Behind the Graphic novel

Join Us on a Critical Look at the Graphic Novel Industry!

Introduction

How do graphic novels influence and shape our worldview? Specifically, how do graphic novels serve as the principal means and primary ends to establishing power and silence? 

 

     These guiding questions serve as the foundation of our analysis of The Graphic Narrative Corpus (GNC), a dataset that provides a historical overview of the genre as it came into fruition in the 1970s and has continued to evolve since.

 

     The interplay between words and images have been used throughout millenia to help shape narratives. From Egyptian hieroglyphic writing dated approximately 5,200 years ago,  to the genesis of the graphic novel in the 1970s,  humans continue to develop innovative, thought-provoking ways in which to communicate in various contexts. The graphic novel was borne out of the effort of scholars to establish the importance of comics as it gained academic attention in the 1970s. This initiative was not only enacted to continue to establish comics as a literary and artistic medium, but also to gain a better understanding of comics as a means to learn more about the human condition. The Graphic Novel Corpus (GNC), a digital dataset for graphic novels that serves as the backbone for our analyses, was produced from such an initiative. Upon a closer look, we discovered that our dataset reflects the graphic novel industry’s bias towards White authors and characters that cater to a White audience. To explore how this is connected to the questions we ask above, we focused on a diverse set of narratives that help set cultural and social context. Understanding that creators’ ideologies, experiences, and biases are intertwined with the making of their narratives, we believe that graphic novels contribute to the creation of history. In learning more about the role of graphic novels in establishing power and silence as a form of media, we assert that there must be appropriate minority representation within the graphic novel industry.

 

     The GNC was created by the Hybrid Narrativity (HN), a junior research group formed from joint efforts of the University of Potsdam and the University of Paderborn. HN drew from a wide range of sources including international comic book prize winners, Amazon's bestseller list, online biographies, library collections, literary histories, comic book experts, and newspaper articles. In total, they noted that the corpus includes over 240 entries. It is important to note that they also include suggestions made by individuals and add them accordingly; the process in which they have acquired these suggestions from the contributors was not made explicit on their database. In doing so, the researchers explain that “by casting [their] net widely, [they] aim to balance popularity and prestige and to offset the biases of individual sources.”

 

     Academic literature on the field of graphic novels places the genre at the intersection of prose writing and visual art. Grown out of the creative energies of the early 20th century, what would become comics and eventually novels took existing forms of illustrative storytelling and adapted them for the new forms of mass media. Primarily founded in America as well as Western Europe, other places—notably Japan—began to develop their own style, diversifying the possibilities of what a graphic novel constitutes. With this in mind, it isn’t difficult for any one demographic to find some book of interest. The topics, tones, and purposes of a graphic novel can vary from light humor to serious, traumatic stories, which makes the genre difficult to pinpoint yet also very versatile in its applications. It not only entertains but can also educate and catalyze its audience to create change. This has created a new medium for authors to convey a message to the public like never before.

- Extracted information -
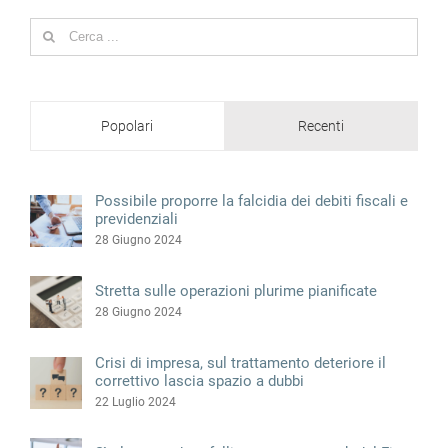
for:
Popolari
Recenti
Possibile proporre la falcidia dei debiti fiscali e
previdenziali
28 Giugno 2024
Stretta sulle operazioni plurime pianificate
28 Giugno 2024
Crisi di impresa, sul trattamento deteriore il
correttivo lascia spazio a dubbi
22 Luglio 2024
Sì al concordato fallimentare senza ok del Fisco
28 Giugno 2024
...
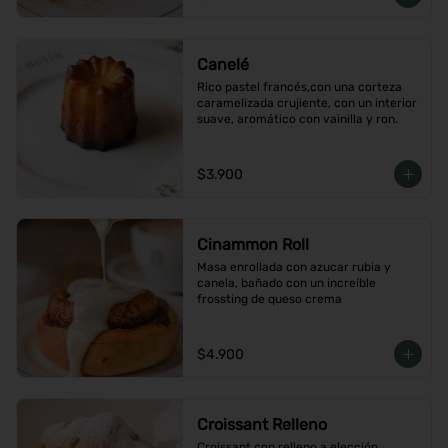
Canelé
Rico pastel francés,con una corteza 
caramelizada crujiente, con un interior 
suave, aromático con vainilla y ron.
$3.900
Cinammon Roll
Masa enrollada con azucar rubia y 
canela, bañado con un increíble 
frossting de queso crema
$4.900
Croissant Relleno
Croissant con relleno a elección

- What you have to do -
Write out everything in the graphic novel text from "Behind the Graphic" down to "to evolve since.", word for word.

- Written solution -
Behind the Graphic novel

Join Us on a Critical Look at the Graphic Novel Industry!

Introduction

How do graphic novels influence and shape our worldview? Specifically, how do graphic novels serve as the principal means and primary ends to establishing power and silence? 

 

     These guiding questions serve as the foundation of our analysis of The Graphic Narrative Corpus (GNC), a dataset that provides a historical overview of the genre as it came into fruition in the 1970s and has continued to evolve since.